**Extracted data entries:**

++++++

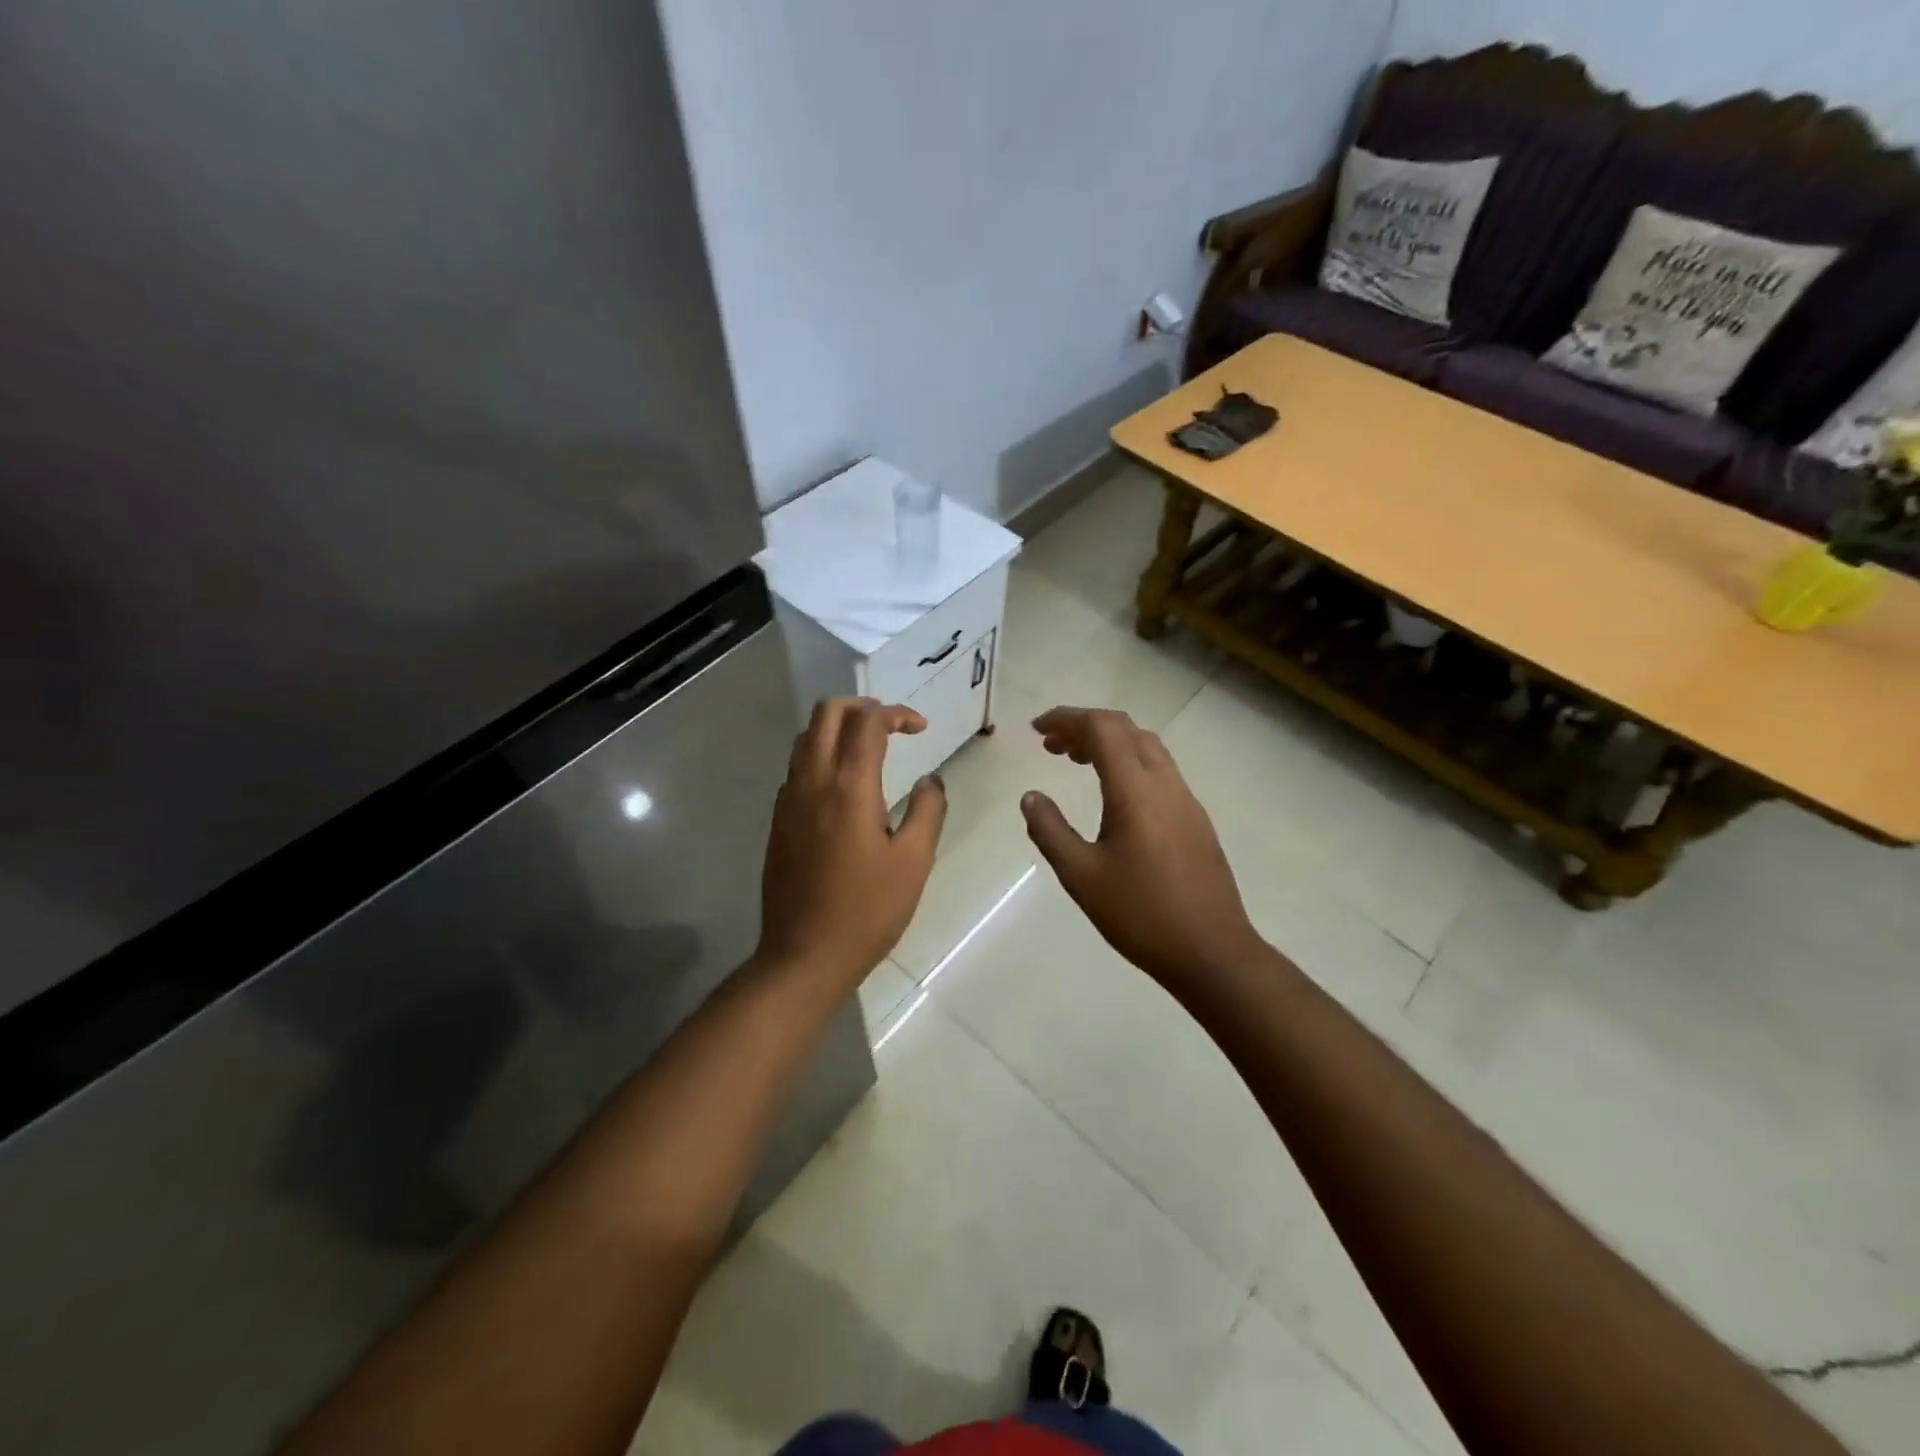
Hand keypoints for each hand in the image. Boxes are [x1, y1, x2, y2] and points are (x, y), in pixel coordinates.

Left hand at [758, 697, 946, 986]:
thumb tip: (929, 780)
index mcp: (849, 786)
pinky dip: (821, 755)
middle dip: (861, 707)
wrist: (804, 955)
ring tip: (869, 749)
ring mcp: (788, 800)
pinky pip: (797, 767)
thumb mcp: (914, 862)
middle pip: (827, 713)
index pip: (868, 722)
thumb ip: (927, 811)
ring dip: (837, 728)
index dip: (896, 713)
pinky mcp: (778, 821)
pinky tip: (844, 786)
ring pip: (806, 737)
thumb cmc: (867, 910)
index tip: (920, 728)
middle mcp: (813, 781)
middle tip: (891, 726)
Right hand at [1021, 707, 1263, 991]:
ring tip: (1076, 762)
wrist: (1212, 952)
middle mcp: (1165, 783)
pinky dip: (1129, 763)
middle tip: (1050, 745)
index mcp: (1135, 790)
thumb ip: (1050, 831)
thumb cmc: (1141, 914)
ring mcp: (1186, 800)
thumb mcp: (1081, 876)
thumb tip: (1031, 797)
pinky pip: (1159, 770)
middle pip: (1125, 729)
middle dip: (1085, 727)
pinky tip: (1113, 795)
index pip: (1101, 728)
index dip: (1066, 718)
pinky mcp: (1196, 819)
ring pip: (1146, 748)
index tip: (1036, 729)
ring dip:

++++++

**Exercise prompt:** Repeat every line above exactly, minus the pictures.

**Written solution:**
Hand keypoints for each hand in the image. Boxes are [x1, y1, x2, y2] and points are (x, y), in pixel coordinates.

Left hand at [758, 697, 946, 986]:
thumb tip: (929, 780)
index mcp: (849, 786)
pinky dip: (821, 755)
middle dip: (861, 707)
wrist: (804, 955)
ring tip: (869, 749)
ring mcp: (788, 800)
pinky pip: (797, 767)
thumb mcp: (914, 862)
middle pip: (827, 713)
index pip: (868, 722)
thumb ip: (927, 811)
ring dip: (837, 728)
index dip: (896, 713)
pinky mcp: (778, 821)
pinky tip: (844, 786)
ring pip: (806, 737)
thumb cmc: (867, 910)
index tip: (920, 728)
middle mcp: (813, 781)
middle tip: (891, 726)
Right hand at [1021, 707, 1263, 991]:
ring tip: (1076, 762)
wrist: (1212, 952)
middle mcp: (1165, 783)
pinky dip: (1129, 763)
middle tip: (1050, 745)
index mcp: (1135, 790)
thumb ip: (1050, 831)
thumb cmc: (1141, 914)
ring mcp: (1186, 800)
thumb mcp: (1081, 876)
thumb tip: (1031, 797)
pinky pip: (1159, 770)
middle pip: (1125, 729)
middle dip: (1085, 727)
pinky tip: (1113, 795)
index pip: (1101, 728)
index dip: (1066, 718)
pinky mcp: (1196, 819)
ring pip: (1146, 748)
index tip: (1036, 729)
ring dip:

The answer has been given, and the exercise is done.